Ethereum, once known for its deflationary supply, is facing new challenges that are making some people question its future.
Ethereum’s Inflation Problem
A crypto analyst, Thor Hartvigsen, recently pointed out that Ethereum’s fee generation has been declining, especially since the introduction of “blobs” in March. Blobs allow Layer 2 (L2) solutions to bypass paying high fees to Ethereum, shifting activity away from the main network. This has resulted in Ethereum becoming slightly inflationary, with a yearly inflation rate of around 0.7%.

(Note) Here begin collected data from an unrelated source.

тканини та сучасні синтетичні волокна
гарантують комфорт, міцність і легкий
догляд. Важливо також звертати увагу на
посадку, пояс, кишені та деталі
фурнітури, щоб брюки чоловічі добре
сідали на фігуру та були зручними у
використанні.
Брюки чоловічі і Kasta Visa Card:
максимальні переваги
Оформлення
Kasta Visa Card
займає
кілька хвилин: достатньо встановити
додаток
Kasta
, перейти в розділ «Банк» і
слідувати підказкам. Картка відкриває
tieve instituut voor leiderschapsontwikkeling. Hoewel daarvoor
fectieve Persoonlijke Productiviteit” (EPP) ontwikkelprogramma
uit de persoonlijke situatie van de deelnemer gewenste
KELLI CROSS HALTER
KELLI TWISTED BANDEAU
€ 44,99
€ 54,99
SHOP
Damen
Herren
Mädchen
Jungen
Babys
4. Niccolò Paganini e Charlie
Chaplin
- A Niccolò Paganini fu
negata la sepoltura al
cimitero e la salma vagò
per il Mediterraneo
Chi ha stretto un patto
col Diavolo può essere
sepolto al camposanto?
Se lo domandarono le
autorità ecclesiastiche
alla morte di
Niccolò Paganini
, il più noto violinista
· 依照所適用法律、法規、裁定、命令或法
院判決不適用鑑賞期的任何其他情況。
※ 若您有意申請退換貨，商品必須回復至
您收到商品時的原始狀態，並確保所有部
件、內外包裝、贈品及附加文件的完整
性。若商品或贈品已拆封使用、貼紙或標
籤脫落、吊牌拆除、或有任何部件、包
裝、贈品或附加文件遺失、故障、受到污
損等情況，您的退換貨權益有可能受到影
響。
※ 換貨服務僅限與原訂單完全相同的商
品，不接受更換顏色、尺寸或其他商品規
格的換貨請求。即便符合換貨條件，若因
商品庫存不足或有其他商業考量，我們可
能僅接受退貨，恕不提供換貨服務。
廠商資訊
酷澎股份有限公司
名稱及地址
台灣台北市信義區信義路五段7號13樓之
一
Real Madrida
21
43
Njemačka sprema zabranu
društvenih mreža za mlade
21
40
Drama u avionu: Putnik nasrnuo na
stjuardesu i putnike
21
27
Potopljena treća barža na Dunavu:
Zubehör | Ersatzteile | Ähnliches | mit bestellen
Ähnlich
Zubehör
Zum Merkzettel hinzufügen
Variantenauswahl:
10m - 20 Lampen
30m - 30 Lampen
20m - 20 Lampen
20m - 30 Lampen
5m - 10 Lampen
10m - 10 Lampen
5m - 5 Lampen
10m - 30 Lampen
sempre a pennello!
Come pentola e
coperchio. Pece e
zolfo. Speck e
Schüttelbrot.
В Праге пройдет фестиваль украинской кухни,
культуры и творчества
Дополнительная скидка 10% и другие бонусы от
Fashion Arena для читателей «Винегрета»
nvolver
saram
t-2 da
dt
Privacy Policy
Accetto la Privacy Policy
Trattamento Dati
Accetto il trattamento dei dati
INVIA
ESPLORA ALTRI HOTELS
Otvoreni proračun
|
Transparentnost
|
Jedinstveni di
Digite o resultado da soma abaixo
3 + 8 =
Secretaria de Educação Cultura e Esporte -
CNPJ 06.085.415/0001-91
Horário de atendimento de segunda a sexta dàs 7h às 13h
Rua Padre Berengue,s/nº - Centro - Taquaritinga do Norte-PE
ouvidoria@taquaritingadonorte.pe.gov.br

Impact on Non-Stakers and Stakers
This inflation affects different groups differently:
- Non-stakers: They used to benefit from Ethereum’s burn mechanism, which reduced the overall supply of ETH. However, with lower fees and blobs, they are seeing less benefit from this burn.
- Stakers:
They capture all fees, either through the burn or staking rewards. However, they’ve also seen a significant drop in fees, raising concerns about the sustainability of Ethereum’s “ultra-sound money” narrative.
Ethereum’s Future
Hartvigsen believes that Ethereum’s ultra-sound money narrative is no longer valid. He argues that Ethereum is now more similar to other Layer 1 blockchains like Solana and Avalanche, which also face inflationary pressures.
One potential solution is to increase the fees that L2s pay to Ethereum, but this could make Ethereum less competitive.
Ultimately, Ethereum, like other infrastructure layers, needs to find a new way to maintain its value proposition.